Last of all, we are to reach out to the “least of these.” So many of the people who come through our doors during the week wouldn’t even think of attending a church. They feel like they don’t have the right clothes, their lives are a mess, and they don’t feel worthy to come to church. God has called us to reach out to them with the love, grace, and mercy of God so that they might know that it is not their worthiness that God is looking for—He is looking to redeem them by His worthiness, His glory, and His grace.
One of the unique aspects of Britton Christian Church is the diversity that God has developed here during the past fifteen years. It didn’t use to be this way. God has brought people from all walks of life, people of different shades and economic situations, people who have Ph.D’s and other folks who may or may not have a G.E.D., but I’ve come to realize that we have much more in common than we think.
I was teaching a Bible study on Wednesday night when I told the people in our study that many Christians look back at their life before they accepted Christ and they now view where they are as a badge of pride. Many Christians suffer from a terminal case of self-righteousness as they look around at people’s whose lives are messy and conclude that they are somehow different. At Britton Christian Church, as we study God’s Word, we see that we have much more in common as sinners saved by grace alone.

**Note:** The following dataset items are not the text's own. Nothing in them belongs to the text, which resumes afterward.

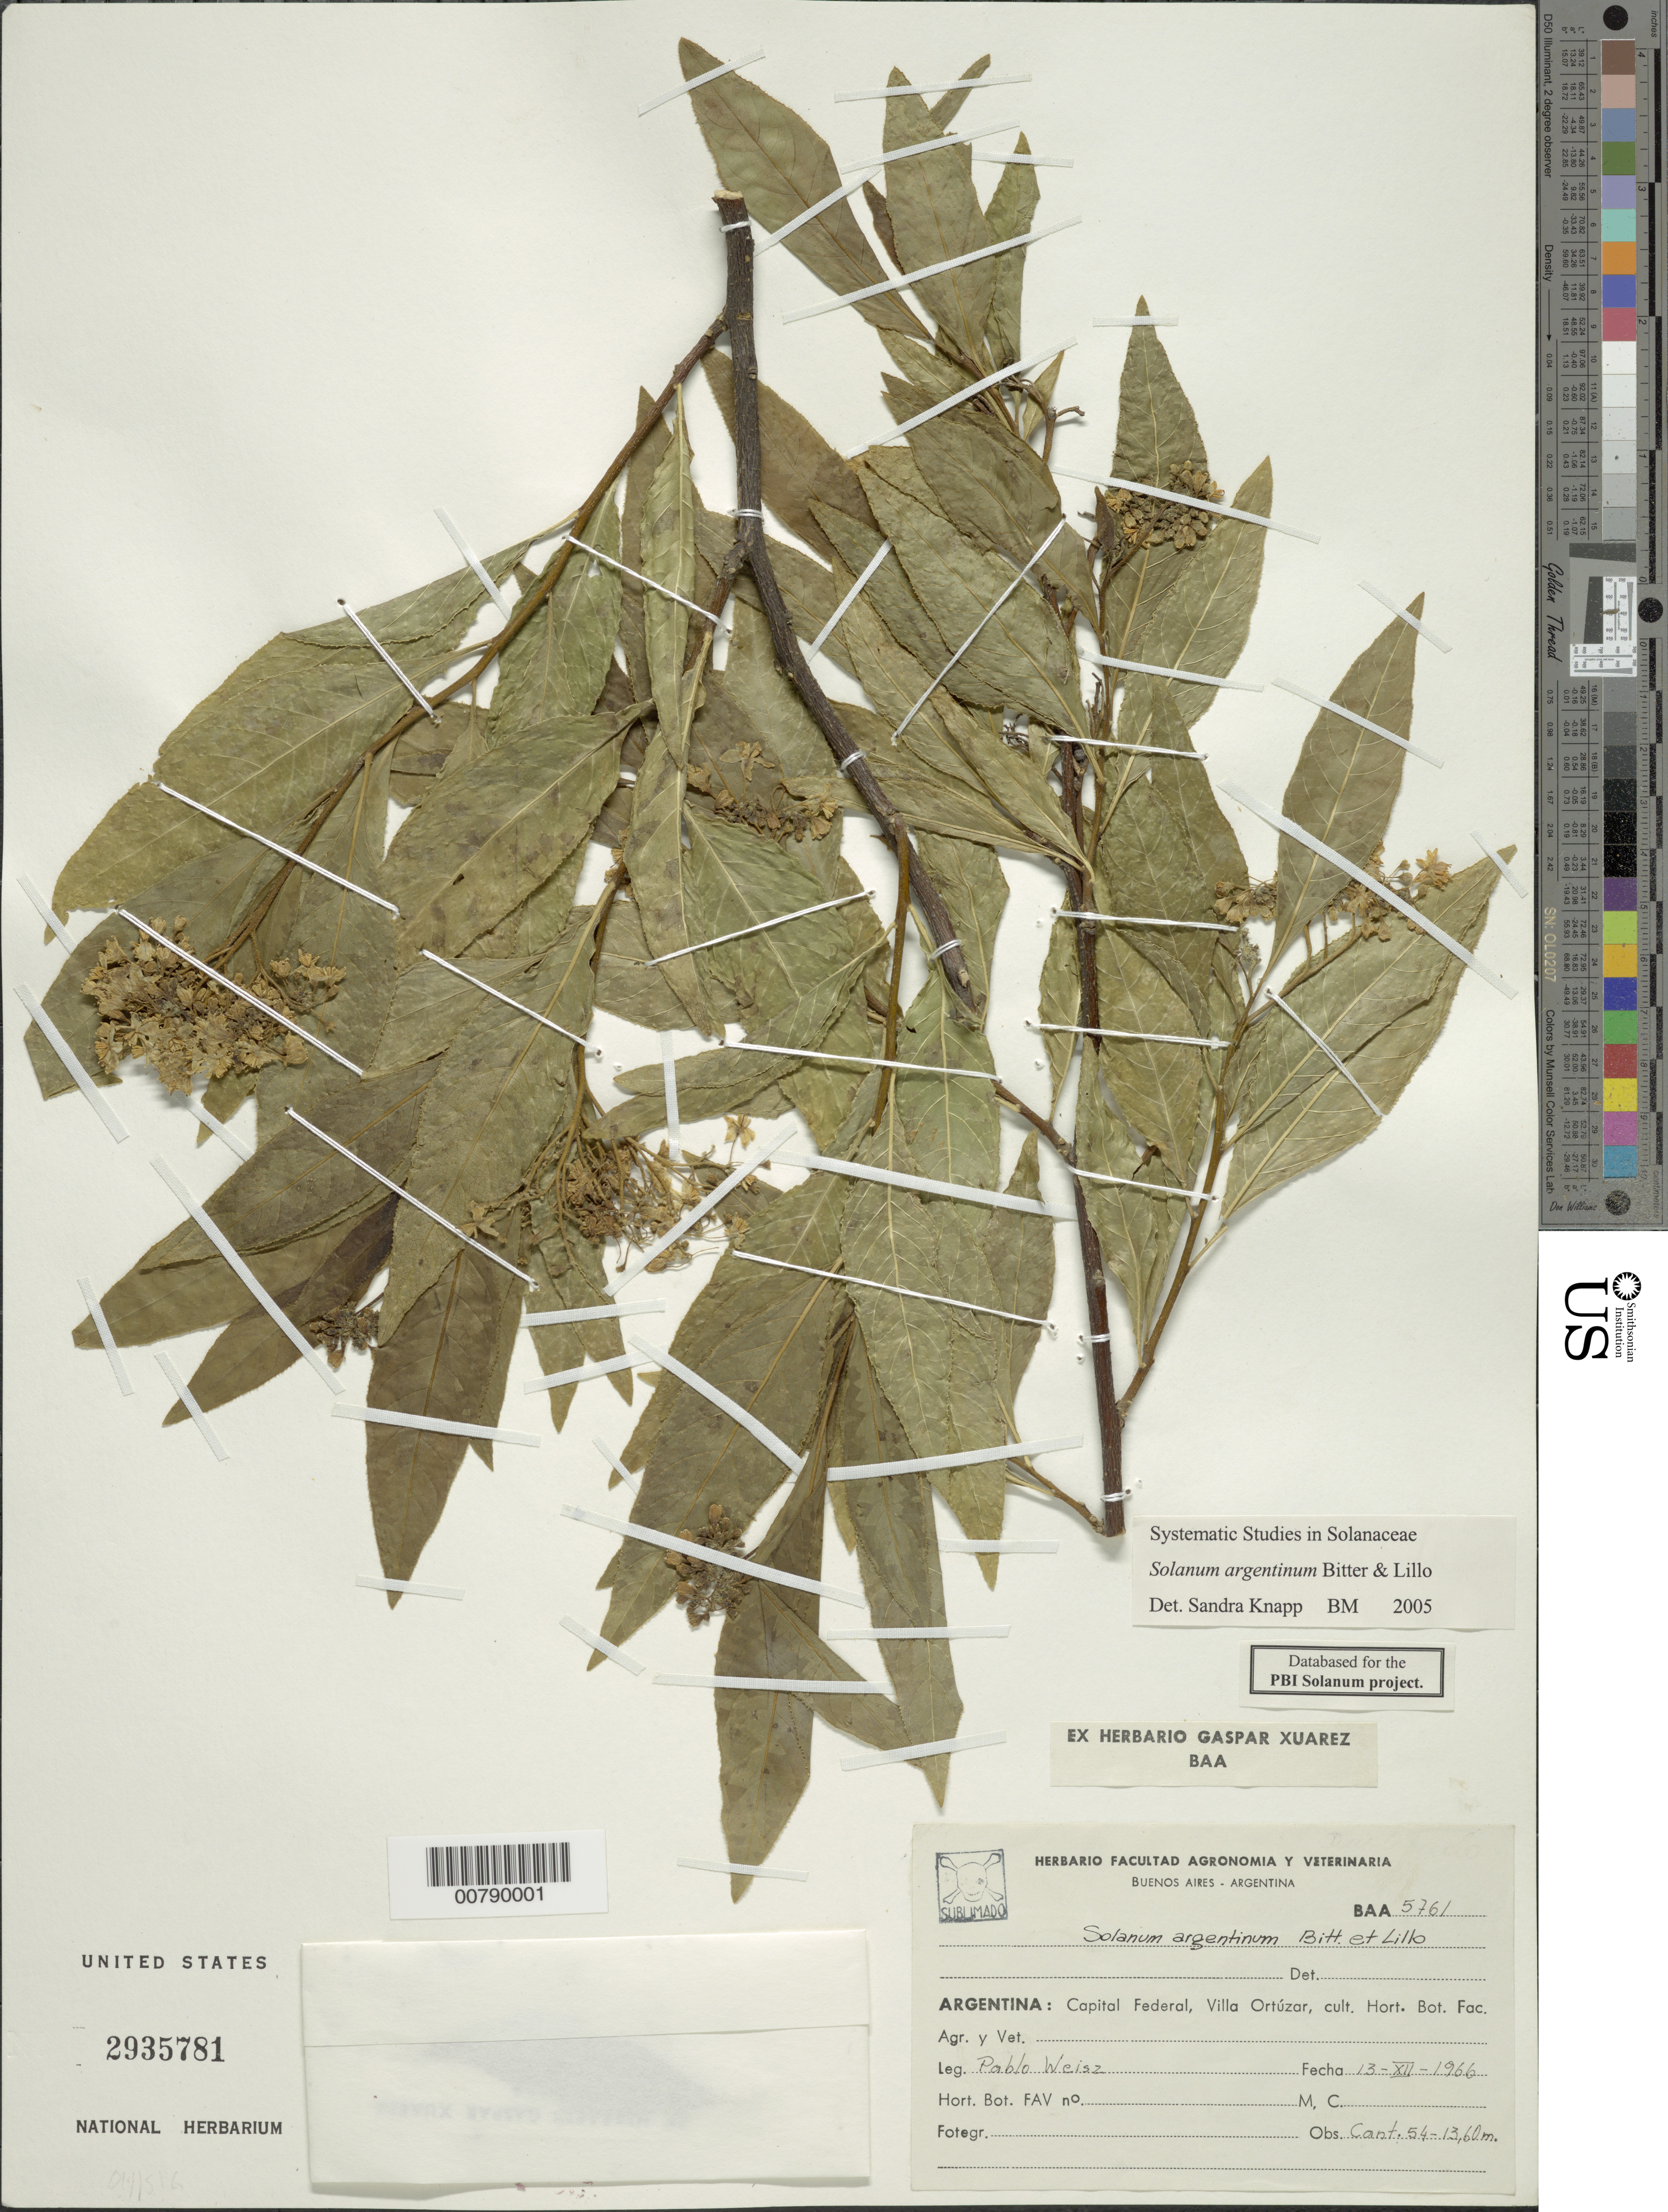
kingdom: Plantae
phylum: Tracheophyta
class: Magnoliopsida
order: Solanales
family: Solanaceae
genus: Solanum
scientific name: Solanum argentinum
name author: Bitter & Lillo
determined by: Knapp, S. D.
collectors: P. Weisz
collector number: BAA 5761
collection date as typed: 13 Dec 1966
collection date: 1966-12-13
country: Argentina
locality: Capital Federal, Villa Ortúzar, cult. Hort. Bot. Fac. Agr. y Vet.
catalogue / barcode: US 2935781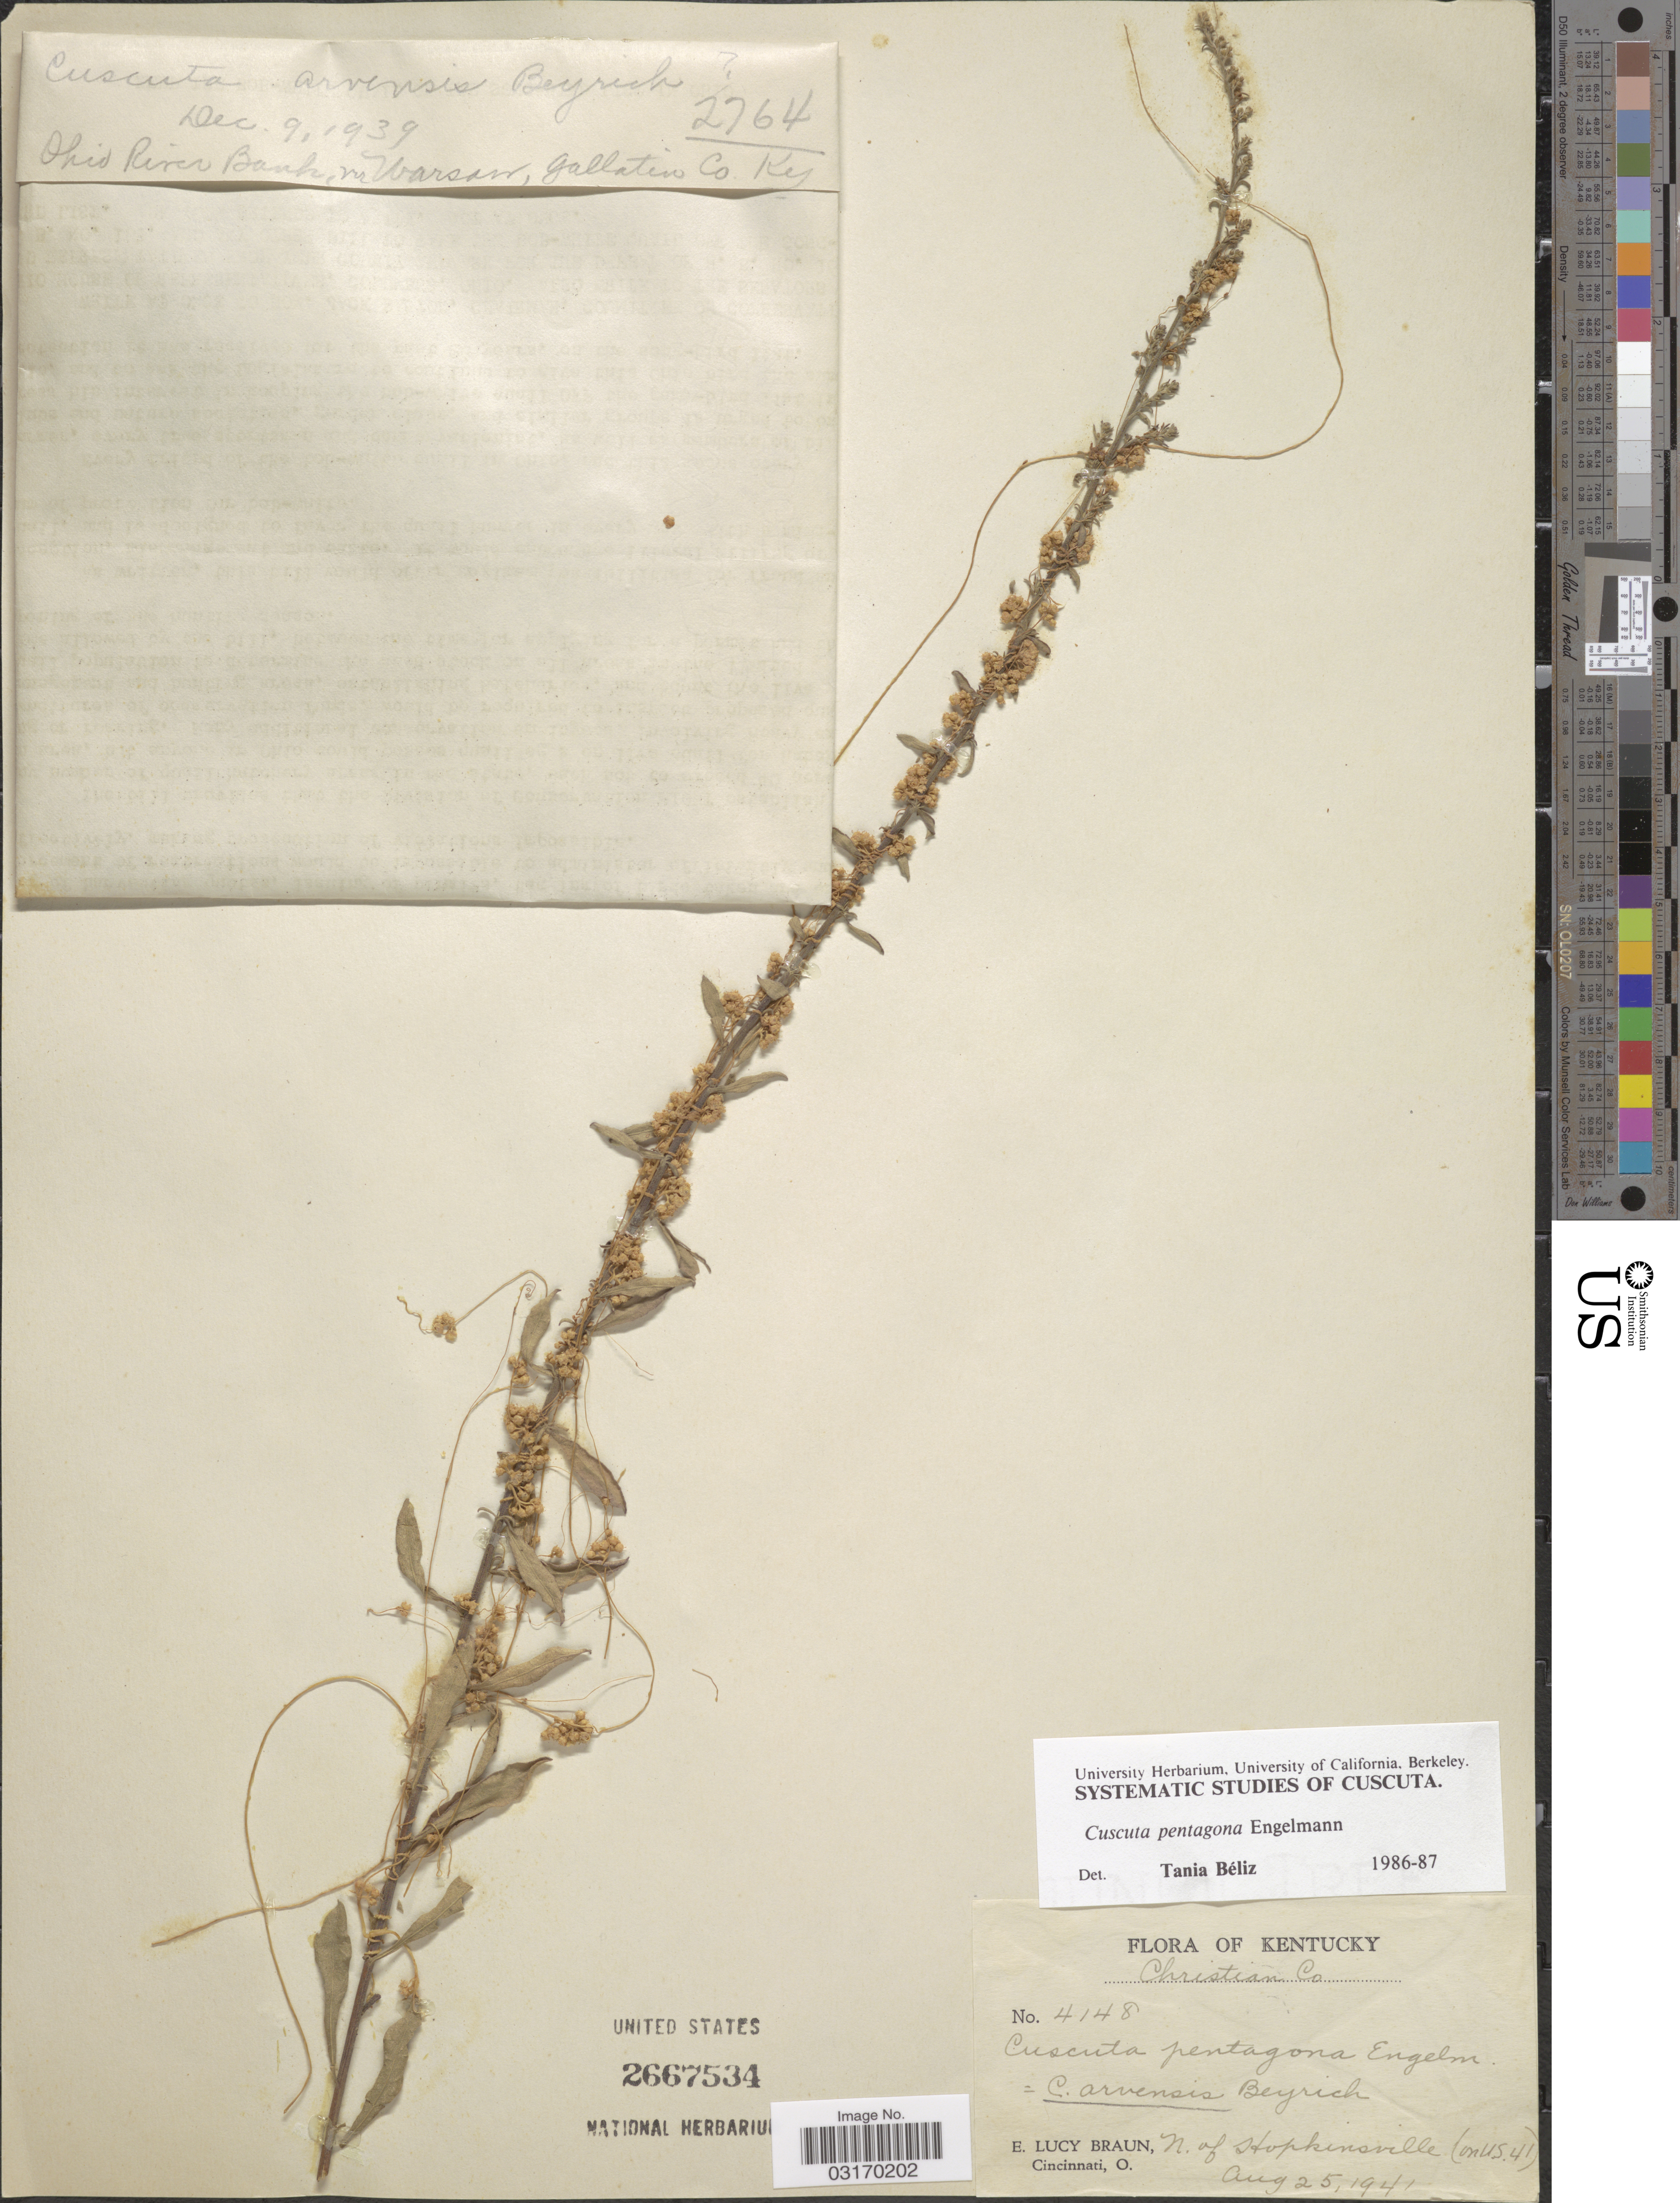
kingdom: Plantae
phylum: Tracheophyta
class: Magnoliopsida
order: Solanales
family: Convolvulaceae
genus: Cuscuta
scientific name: Cuscuta pentagona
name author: Engelm.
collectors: E. L. Braun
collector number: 4148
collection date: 1941-08-25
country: United States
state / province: Kentucky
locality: Christian Co. N. of Hopkinsville (On U.S. 41).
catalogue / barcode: US 2667534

We are to reach out to the hungry, to the lost, those whose lives are messy with drugs, alcohol, promiscuity, and prison as part of their past and share with them the glorious grace of our Savior. Maybe you are one of those folks who has come here this morning and don’t feel like you “fit in” because of your past or your present messy circumstances. My friend, I want you to know that God’s grace is sufficient. He will forgive you of your sin and claim you as His child if you will just let Him in. Won’t you invite Jesus to come into your messy life and recreate you into the masterpiece He desires to make of your life?